Le choix de l'ex-ministre de l'Éducation Yves Bolduc de quitter la vie politique aura coûté cher aux contribuables en primes de départ.

Jocelyne Richer LA PRESSE CANADIENNE

Le total des primes de transition que Québec a dû verser à la suite de sa démission atteint plus de 300 000$, selon les informations obtenues par La Presse Canadienne, par la loi d'accès à l'information.

On savait déjà que M. Bolduc, retourné en février dernier pratiquer la médecine, avait empoché une prime de transition de 150 000$.

Mais ce montant ne tient pas compte des 15 employés politiques qui ont perdu leur poste à la suite de son départ et qui ont pu se partager 150 853$.

La facture, qui atteint donc au total 300 853$, se décline ainsi: 139 478$ pour les 14 employés du cabinet du ministre Bolduc mis au chômage et 11 375$ versés à un employé du cabinet de son successeur, le ministre François Blais, en plus de la prime de 150 000$ à M. Bolduc.

L'hiver dernier, le versement d'une telle somme à l'ex-ministre Bolduc avait relancé tout le débat autour de la pertinence des sommes versées aux députés qui quittent leurs fonctions durant leur mandat.

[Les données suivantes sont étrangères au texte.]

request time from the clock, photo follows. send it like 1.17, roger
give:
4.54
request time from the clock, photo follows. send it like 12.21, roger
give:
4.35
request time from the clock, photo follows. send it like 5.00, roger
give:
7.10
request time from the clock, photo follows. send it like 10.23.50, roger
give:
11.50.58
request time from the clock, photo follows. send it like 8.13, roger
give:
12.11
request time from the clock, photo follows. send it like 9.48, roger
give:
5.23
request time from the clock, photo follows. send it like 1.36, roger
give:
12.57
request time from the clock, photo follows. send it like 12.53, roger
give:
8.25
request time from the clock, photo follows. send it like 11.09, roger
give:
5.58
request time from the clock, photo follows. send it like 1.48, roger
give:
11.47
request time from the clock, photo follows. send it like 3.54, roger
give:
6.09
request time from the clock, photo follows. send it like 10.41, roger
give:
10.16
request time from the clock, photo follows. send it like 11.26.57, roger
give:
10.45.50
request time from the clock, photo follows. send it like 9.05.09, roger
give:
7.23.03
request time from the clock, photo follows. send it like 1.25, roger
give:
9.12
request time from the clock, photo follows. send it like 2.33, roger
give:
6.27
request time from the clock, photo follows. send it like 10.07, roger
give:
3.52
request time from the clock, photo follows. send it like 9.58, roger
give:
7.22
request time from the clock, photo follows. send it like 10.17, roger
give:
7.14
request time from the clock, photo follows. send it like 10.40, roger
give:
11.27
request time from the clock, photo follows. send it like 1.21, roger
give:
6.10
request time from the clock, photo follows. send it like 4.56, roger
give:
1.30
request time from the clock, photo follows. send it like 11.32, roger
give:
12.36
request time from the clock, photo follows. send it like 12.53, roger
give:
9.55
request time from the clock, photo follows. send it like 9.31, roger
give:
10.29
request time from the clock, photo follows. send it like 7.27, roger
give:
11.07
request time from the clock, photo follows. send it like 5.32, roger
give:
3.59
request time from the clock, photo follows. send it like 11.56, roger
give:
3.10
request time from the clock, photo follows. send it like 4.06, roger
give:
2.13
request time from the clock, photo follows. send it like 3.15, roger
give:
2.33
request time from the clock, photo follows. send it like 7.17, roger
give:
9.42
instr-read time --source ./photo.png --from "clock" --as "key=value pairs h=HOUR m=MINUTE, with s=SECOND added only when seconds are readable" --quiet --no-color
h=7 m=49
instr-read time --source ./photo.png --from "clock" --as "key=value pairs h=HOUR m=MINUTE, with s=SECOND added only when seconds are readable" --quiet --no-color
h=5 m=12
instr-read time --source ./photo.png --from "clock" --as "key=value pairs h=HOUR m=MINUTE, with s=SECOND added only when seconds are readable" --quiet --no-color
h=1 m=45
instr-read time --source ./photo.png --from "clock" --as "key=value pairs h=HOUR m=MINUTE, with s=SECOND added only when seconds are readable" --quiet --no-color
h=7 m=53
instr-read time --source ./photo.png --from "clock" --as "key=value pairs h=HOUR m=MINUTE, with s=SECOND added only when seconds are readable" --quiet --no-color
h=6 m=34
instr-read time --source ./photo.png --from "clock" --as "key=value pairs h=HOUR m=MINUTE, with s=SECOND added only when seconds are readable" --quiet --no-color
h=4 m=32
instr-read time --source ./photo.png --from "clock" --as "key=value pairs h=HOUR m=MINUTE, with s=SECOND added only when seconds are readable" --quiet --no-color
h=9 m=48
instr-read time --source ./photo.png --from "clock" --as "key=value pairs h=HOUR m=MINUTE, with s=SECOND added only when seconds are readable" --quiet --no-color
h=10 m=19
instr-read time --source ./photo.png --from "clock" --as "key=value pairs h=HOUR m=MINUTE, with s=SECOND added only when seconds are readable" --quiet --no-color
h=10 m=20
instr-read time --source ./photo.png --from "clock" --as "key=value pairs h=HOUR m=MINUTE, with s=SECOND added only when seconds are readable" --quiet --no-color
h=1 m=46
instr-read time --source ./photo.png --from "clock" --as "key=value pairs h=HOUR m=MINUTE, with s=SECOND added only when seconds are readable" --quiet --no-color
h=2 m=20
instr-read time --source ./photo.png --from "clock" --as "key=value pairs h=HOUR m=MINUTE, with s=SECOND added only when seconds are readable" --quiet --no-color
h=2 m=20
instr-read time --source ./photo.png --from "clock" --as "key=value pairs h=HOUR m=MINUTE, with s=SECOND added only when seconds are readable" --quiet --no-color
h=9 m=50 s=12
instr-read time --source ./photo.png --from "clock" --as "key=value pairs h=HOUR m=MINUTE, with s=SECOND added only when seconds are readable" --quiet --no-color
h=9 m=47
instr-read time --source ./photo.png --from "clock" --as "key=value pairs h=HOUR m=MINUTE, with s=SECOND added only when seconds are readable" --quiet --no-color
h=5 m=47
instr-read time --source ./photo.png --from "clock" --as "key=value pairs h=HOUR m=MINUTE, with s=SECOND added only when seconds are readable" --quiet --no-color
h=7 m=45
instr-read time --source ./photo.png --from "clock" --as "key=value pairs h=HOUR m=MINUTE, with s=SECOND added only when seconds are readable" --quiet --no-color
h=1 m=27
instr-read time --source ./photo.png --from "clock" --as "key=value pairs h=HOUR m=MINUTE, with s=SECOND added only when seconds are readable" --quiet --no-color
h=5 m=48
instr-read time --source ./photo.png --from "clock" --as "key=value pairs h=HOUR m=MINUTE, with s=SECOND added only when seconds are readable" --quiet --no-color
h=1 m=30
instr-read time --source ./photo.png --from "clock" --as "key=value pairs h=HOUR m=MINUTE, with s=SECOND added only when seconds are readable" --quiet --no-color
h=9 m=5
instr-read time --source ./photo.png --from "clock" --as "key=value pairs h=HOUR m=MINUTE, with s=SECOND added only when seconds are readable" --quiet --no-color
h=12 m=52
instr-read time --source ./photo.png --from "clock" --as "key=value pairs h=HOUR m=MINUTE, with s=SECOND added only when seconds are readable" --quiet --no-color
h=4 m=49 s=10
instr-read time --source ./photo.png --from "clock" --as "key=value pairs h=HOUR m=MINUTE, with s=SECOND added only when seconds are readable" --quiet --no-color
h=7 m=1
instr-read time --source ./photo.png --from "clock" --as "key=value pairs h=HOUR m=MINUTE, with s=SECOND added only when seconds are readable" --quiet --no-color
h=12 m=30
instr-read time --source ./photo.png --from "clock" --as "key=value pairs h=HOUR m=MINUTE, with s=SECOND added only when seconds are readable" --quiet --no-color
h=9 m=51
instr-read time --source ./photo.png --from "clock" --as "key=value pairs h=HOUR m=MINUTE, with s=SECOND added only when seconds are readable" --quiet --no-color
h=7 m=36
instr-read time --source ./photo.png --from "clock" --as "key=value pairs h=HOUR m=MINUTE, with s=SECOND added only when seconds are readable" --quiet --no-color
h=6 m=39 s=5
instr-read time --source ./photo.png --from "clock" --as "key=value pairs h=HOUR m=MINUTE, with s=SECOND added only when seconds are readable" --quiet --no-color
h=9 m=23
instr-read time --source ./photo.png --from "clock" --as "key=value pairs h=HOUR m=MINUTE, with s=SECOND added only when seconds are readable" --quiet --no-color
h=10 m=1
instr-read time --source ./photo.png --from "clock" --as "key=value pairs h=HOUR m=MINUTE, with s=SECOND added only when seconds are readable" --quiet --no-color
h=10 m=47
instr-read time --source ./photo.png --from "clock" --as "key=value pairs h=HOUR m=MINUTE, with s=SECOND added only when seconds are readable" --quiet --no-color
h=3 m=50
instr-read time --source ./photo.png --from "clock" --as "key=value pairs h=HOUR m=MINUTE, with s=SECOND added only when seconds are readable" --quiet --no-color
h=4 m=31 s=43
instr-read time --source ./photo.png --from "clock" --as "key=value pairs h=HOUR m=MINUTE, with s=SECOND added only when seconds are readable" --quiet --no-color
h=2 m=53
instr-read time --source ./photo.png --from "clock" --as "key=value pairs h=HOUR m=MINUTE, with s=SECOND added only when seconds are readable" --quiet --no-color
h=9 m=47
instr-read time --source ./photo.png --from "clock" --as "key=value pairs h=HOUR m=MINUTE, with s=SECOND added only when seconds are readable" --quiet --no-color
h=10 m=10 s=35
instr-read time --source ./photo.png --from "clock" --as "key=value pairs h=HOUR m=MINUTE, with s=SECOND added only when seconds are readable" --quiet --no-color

La démission de M. Bolduc a d'ailleurs entraîné d'autres coûts.

En procédant au remaniement rendu nécessaire par la démission d'Yves Bolduc, le 27 février, le premier ministre Philippe Couillard a décidé de faire passer François Blais du ministère de l'Emploi et de la Solidarité sociale à l'Éducation et de fusionner ce ministère à celui du Travail.

La fusion a engendré des coûts, dont voici une liste non exhaustive: changement d'appellation de 14 édifices (6589$), frais de déménagement (1932$), réimpression de papeterie (7378$), réaménagement des lieux (4414$).

C'est sans compter la nécessité de tenir une élection complémentaire dans Jean-Talon, la circonscription que représentait M. Bolduc, ce qui a coûté au bas mot 500 000$.